# Count the regions!

Hi All!

There’s always a plenty of things to do in this period, everybody is for some reason excited with the upcoming end of the year as if that date on that particular calendar had any meaning at all. Additionally I’m at work instead of lazing as most of the people.

Anyway, I got a new book from Santa Claus –delivered by its fellow Zwarte Piet– and a new suit for the sauna.

I’m very happy about this new lecture, I was willing to undertake some study about the machine learning theories long time ago, but didn’t had very much free time for it.

But let’s have a look at the problem I have for today, here’s the statement:

For n>=4 let r(n) denote the number of interior regions of a convex n-gon divided by all its diagonal if no tree diagonal are concurrent within the n-gon, find r(n).

So what we want is to count the regions delimited by all the diagonals of the n-gon, let’s have a look at a more general question in order to understand how to calculate those regions.

Let’s pick a circle and draw in it some chords: Looks like the amount of regions if we disallow the intersections is equal to the amount of chords plus one, whereas if we allow the intersection then is equal to the amount of chords plus the amount of intersections plus one.

The whole point now is just noticing that we can inscribe a n-gon in a circle and use the very same rule to calculate the number of regions. The whole problem turns out to be all about calculating the diagonals in the n-gon and the amount of intersections –and then applying the rule we found for a circle-, let’s have a look: The amount diagonals is clearly n(n-3)/2 since we have a diagonal between each point and all the other n-3 points, we halve this value to avoid counting twice the diagonals.
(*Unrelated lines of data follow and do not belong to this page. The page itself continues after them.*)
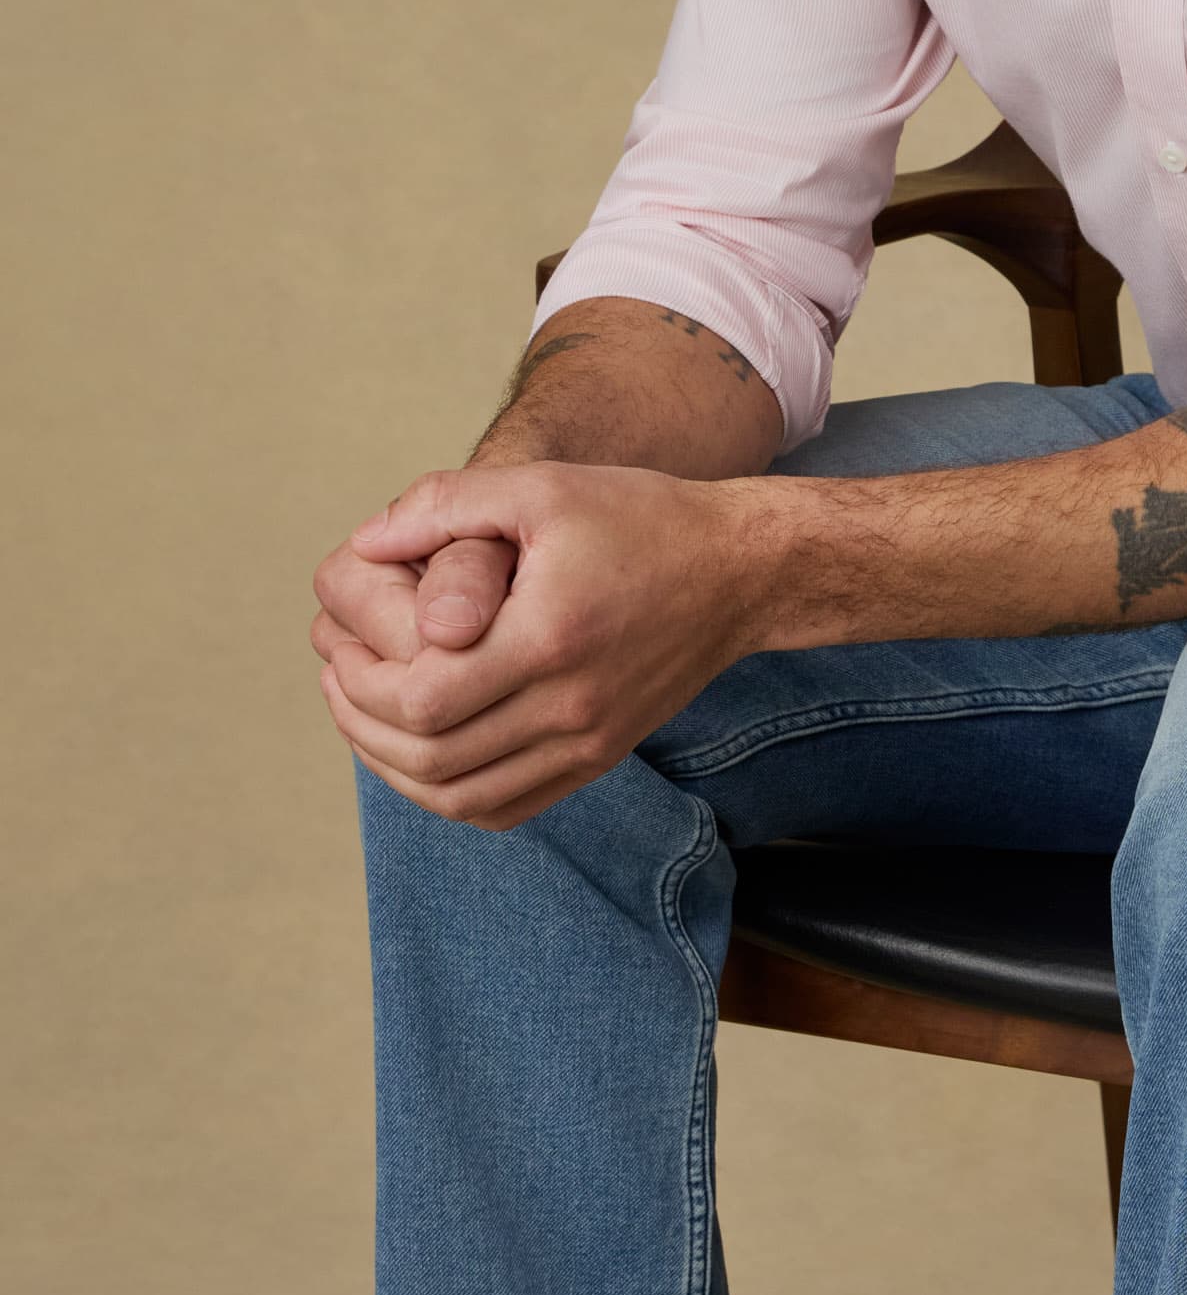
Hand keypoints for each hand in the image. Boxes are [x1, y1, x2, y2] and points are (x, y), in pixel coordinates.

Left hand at [314, 462, 766, 830]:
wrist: (738, 571)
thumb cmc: (641, 518)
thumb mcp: (542, 487)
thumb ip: (445, 506)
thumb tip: (363, 545)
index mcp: (549, 638)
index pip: (423, 700)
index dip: (362, 683)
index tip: (340, 645)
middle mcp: (570, 706)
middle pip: (431, 757)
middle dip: (362, 722)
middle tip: (341, 676)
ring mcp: (588, 742)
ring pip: (459, 797)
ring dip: (393, 765)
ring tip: (368, 713)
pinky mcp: (599, 758)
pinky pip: (502, 807)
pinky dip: (446, 793)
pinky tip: (423, 750)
For the amount of intersections, just note that you need four points in order to be able to draw an intersection point between two diagonals, thus nC4. The rest is just the simplification which allows to obtain the formula for r(n)=nC4+(n-1)C2.
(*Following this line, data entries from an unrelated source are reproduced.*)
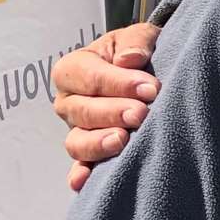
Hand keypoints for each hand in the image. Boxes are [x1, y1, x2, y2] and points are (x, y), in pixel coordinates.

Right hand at [54, 22, 162, 191]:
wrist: (146, 71)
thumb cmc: (138, 52)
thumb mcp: (139, 37)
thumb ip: (135, 42)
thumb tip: (130, 60)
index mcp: (74, 68)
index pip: (88, 76)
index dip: (118, 83)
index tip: (150, 89)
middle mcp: (69, 101)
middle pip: (82, 112)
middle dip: (112, 113)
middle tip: (141, 114)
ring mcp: (76, 129)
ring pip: (77, 142)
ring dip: (98, 144)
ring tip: (123, 141)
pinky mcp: (88, 153)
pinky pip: (80, 166)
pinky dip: (81, 175)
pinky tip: (85, 182)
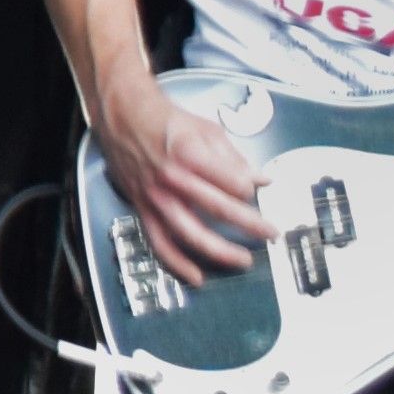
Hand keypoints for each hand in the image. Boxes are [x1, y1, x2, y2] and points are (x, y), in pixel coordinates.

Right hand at [93, 76, 272, 289]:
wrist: (122, 117)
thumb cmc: (166, 120)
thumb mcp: (206, 130)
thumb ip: (235, 158)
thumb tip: (262, 180)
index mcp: (191, 154)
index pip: (233, 182)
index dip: (250, 189)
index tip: (254, 190)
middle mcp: (173, 178)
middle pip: (219, 208)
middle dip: (250, 224)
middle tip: (271, 234)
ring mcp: (156, 196)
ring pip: (190, 233)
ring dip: (220, 251)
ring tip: (244, 260)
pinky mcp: (143, 208)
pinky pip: (160, 242)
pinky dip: (177, 263)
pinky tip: (196, 276)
Now, this is a very simplified version of a much more complex problem which is about calculating the amount of regions in a regular n-gon, in this case we may have to abandon the condition for which no three points are concurrent, and the rule we have found here are not valid anymore!.

For some details about the math involved you may here a look here, or for the long story short have a look here.

In general there are plenty of similar problems like for example the Euler’s Polygon division problem which turns out to be some flavor of combinatoric problems.